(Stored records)
- - -

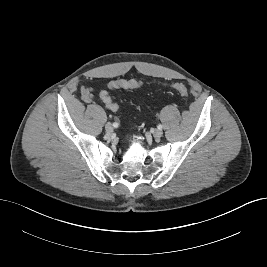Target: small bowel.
Segmentation results:
<instances>
[{
    "instance_id": "c3829d8e",
    "label": "small bowel",
    "mask_w": 267,
    "mask_h": 267,
    "mask_svg": "<svg viewBox=\"0 0 267 267\" xmlns=\"http://www.w3.org/2000/svg\"><path fill=\"white\" fill-rule=\"evenodd\" d=\"M82 98L85 102H91L93 100V94L91 89L83 88L82 89Z\"/></svg>"
}]
</instances>
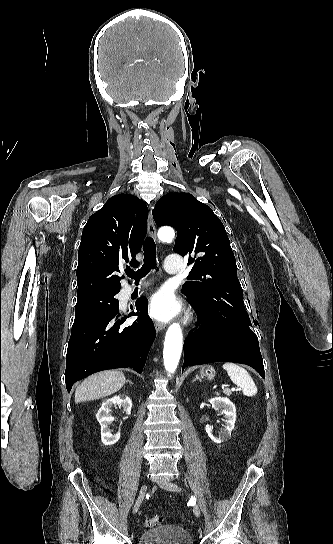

- - -

▶ TASK GOAL: Put all of these lines into a Markdown table with the columns Row and Line, skipping any blank lines. Leave the pictures out of your answer.

▶ WRITTEN REPLY:
| Row | Line |
|---|---|
| 1 | Target: small bowel. |
| 2 | Segmentation results: |
| 3 | <instances> |
| 4 | [{ |
| 5 |     "instance_id": "c3829d8e", |
| 6 |     "label": "small bowel", |
| 7 |     "mask_w": 267, |
| 8 |     "mask_h": 267, |
| 9 |     "mask_svg": "<svg viewBox=\"0 0 267 267\" xmlns=\"http://www.w3.org/2000/svg\"><path fill=\"white\" fill-rule=\"evenodd\" d=\"M82 98L85 102H91L93 100V94L91 89L83 88L82 89Z\"/></svg>" |
| 10 | }] |
| 11 | </instances> |